*** Information shown ***
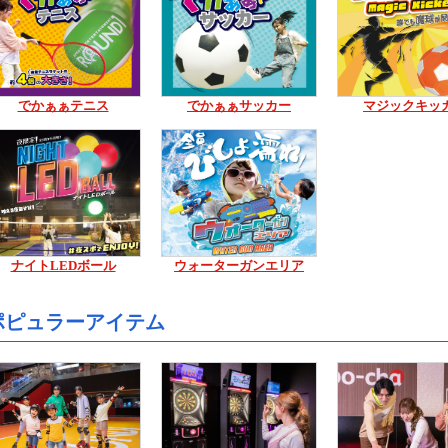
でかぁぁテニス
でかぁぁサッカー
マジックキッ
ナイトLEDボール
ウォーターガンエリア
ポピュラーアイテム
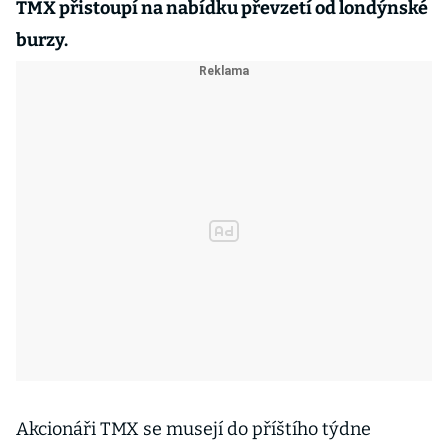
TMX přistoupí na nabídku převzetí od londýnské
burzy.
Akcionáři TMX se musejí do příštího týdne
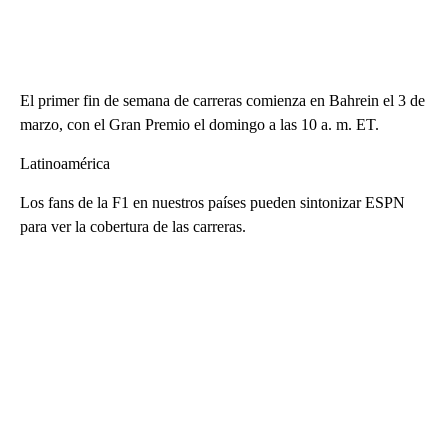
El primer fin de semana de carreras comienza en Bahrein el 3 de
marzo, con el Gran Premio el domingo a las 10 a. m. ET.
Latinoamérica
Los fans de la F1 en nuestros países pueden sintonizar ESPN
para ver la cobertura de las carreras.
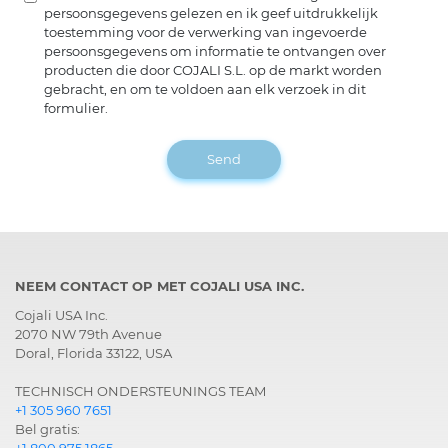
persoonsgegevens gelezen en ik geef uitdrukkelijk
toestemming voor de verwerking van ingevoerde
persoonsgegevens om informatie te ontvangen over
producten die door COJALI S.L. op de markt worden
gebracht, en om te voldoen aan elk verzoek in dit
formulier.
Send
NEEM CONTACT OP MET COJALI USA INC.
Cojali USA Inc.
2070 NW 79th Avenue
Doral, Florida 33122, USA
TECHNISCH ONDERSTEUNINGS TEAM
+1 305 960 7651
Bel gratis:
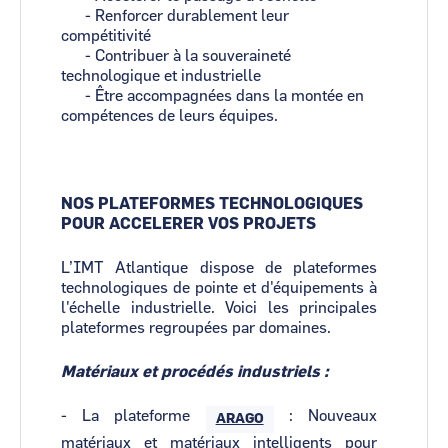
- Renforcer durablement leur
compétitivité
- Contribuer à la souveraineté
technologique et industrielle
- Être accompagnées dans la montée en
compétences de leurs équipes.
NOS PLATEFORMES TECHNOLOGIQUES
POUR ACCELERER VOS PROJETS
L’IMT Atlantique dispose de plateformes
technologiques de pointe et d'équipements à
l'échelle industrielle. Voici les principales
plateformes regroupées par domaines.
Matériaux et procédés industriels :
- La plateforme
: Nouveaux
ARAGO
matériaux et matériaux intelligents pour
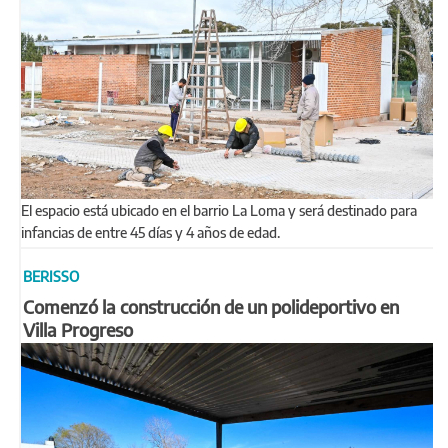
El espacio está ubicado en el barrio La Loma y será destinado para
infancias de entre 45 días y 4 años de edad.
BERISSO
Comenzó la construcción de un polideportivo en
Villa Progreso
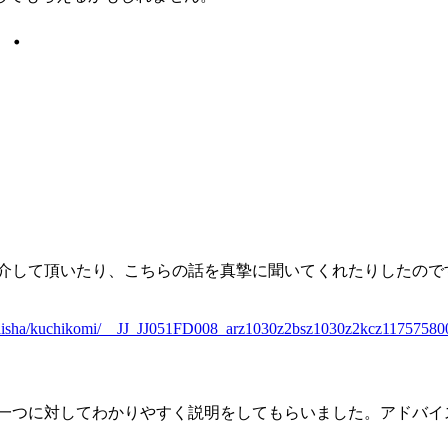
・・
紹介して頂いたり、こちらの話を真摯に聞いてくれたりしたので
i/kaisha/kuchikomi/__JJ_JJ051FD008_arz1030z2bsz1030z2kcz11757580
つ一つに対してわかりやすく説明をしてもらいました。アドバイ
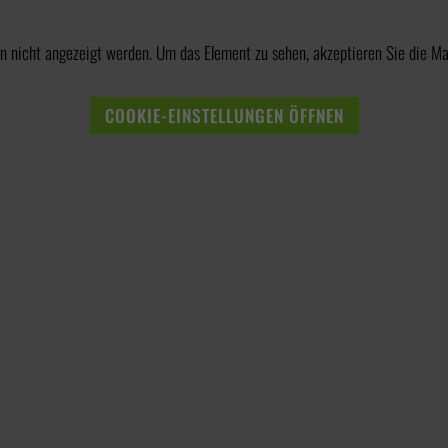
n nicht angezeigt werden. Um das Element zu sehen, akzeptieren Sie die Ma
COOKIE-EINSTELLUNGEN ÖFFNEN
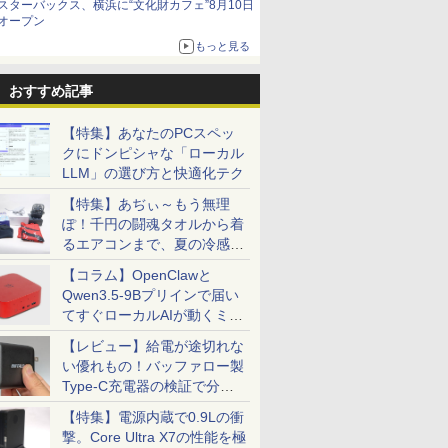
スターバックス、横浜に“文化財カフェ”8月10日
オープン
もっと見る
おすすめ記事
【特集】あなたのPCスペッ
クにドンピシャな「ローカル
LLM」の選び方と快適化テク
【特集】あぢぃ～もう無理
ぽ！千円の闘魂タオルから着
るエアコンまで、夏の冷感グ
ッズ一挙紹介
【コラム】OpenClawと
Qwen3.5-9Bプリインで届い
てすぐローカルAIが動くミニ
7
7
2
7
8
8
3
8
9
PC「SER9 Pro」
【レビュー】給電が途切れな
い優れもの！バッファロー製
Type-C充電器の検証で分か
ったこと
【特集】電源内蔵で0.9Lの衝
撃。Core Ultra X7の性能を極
*** End of Information shown ***
Transcribe every line of text from all of the material above, character for character, leaving the pictures out of your answer.

Solution for this exercise:
でかぁぁテニス
でかぁぁサッカー
マジックキッ
ナイトLEDボール
ウォーターガンエリア
ポピュラーアイテム
TMX přistoupí na nabídku převzetí od londýnské
burzy.
Akcionáři TMX se musejí do příštího týdne
El primer fin de semana de carreras comienza en Bahrein el 3 de
marzo, con el Gran Premio el domingo a las 10 a. m. ET.
Latinoamérica
Los fans de la F1 en nuestros países pueden sintonizar ESPN
para ver la cobertura de las carreras.
persoonsgegevens gelezen en ik geef uitdrukkelijk
toestemming voor de verwerking van ingevoerde
persoonsgegevens om informatie te ontvangen over
producten die door COJALI S.L. op de markt worden
gebracht, en om te voldoen aan elk verzoek in dit
formulier.
Send
NEEM CONTACT OP MET COJALI USA INC.
Cojali USA Inc.
2070 NW 79th Avenue
Doral, Florida 33122, USA
TECHNISCH ONDERSTEUNINGS TEAM
+1 305 960 7651
Bel gratis:
- Renforcer durablement leur
compétitivité
- Contribuer à la souveraineté
technologique et industrielle
- Être accompagnées dans la montée en
compétences de leurs équipes.
NOS PLATEFORMES TECHNOLOGIQUES
POUR ACCELERER VOS PROJETS
L’IMT Atlantique dispose de plateformes
technologiques de pointe et d'équipements à
l'échelle industrielle. Voici les principales
plateformes regroupées par domaines.
Matériaux et procédés industriels :
- La plateforme
: Nouveaux
ARAGO
matériaux et matériaux intelligents pour
El espacio está ubicado en el barrio La Loma y será destinado para
infancias de entre 45 días y 4 años de edad.
BERISSO
Comenzó la construcción de un polideportivo en
Villa Progreso
・・
紹介して頂いたり、こちらの話を真摯に聞いてくれたりしたので
i/kaisha/kuchikomi/__JJ_JJ051FD008_arz1030z2bsz1030z2kcz11757580
つ一つに対してわかりやすく説明をしてもらいました。アドバイ
n nicht angezeigt werden. Um das Element zu sehen, akzeptieren Sie die Ma
COOKIE-EINSTELLUNGEN ÖFFNEN
スターバックス、横浜に“文化財カフェ”8月10日
オープン
もっと見る
おすすめ記事
【特集】あなたのPCスペッ
クにドンピシャな「ローカル
LLM」の選び方と快適化テク
【特集】あぢぃ～もう無理
ぽ！千円の闘魂タオルから着
るエアコンまで、夏の冷感グ
ッズ一挙紹介
【コラム】OpenClawと
Qwen3.5-9Bプリインで届い
てすぐローカルAIが動くミニ
7
7
2
7
8
8
3
8
9
PC「SER9 Pro」
【レビュー】給電が途切れな
い優れもの！バッファロー製
Type-C充電器の検証で分か
ったこと
【特集】電源内蔵で0.9Lの衝
撃。Core Ultra X7の性能を極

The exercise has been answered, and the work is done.